If you have kids, there is a big freshwater fish aquarium in Bass Pro Shops. I love to take my son here, he loves to watch the "fishies." :-) Also, there's a Jeepers! that is great for birthday parties, and it has a roller coaster and a lot of little kiddy rides in it. There's a new "speedpark" with go carts and putt-putt, and there's a carousel in the food court.
AND also, there's a Jillian's here. Jillian's has bowling, pool tables, arcades, and a dance club. AND there's an AMC movie theatre with stadium seating and 22 theatres. There are tons of normal stores and a Starbucks and ice cream places inside the mall.
The Fresh Market is a Greensboro, NC-based chain of upscale, but not too expensive, grocery stores. The atmosphere is warm with wooden accents and a small, easily navigable store.
What to buy: The meats, fruits, and vegetables are among the freshest in town and the variety of cheeses, breads and desserts is also impressive.
What to pay: Only slightly more than Harris Teeter, the city's most popular grocery chain.
This place is a fun place for those of us who love to travel (okay, that's all of us on this site!). They've got maps of all kinds. Globes, wall maps, desk maps, GPS systerms, etc., etc., etc.
Check out their website for online ordering info.
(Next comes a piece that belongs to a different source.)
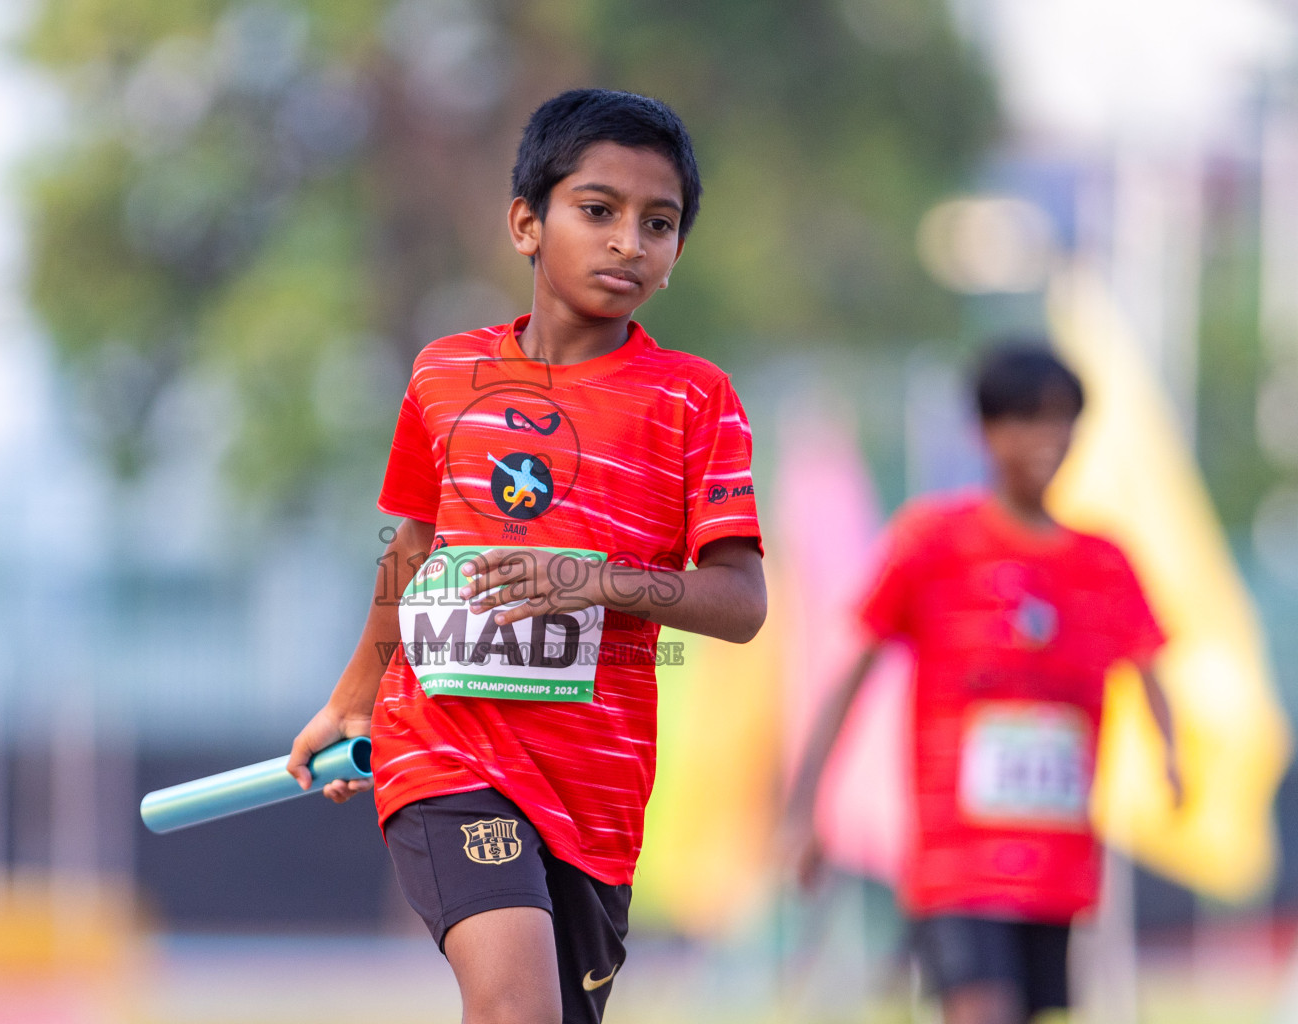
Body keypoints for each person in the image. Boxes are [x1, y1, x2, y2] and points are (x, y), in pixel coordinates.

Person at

This store on East Blvd. is right next to a Thai restaurant and is full of cool and mostly impractical things. It's the kind of store that you can spend a half hour to an hour browsing and then decide that it's really not worth paying THAT much for a really cool scented candle. So how do they stay in business you ask? Well, they're located on East Blvd. in an upscale area where people have everything they need and shop for the strangest things.
What to buy: Cool books, stationery, photo albums, office supplies, furniture, etc.
What to pay: Too much, but if you shop here, you don't care!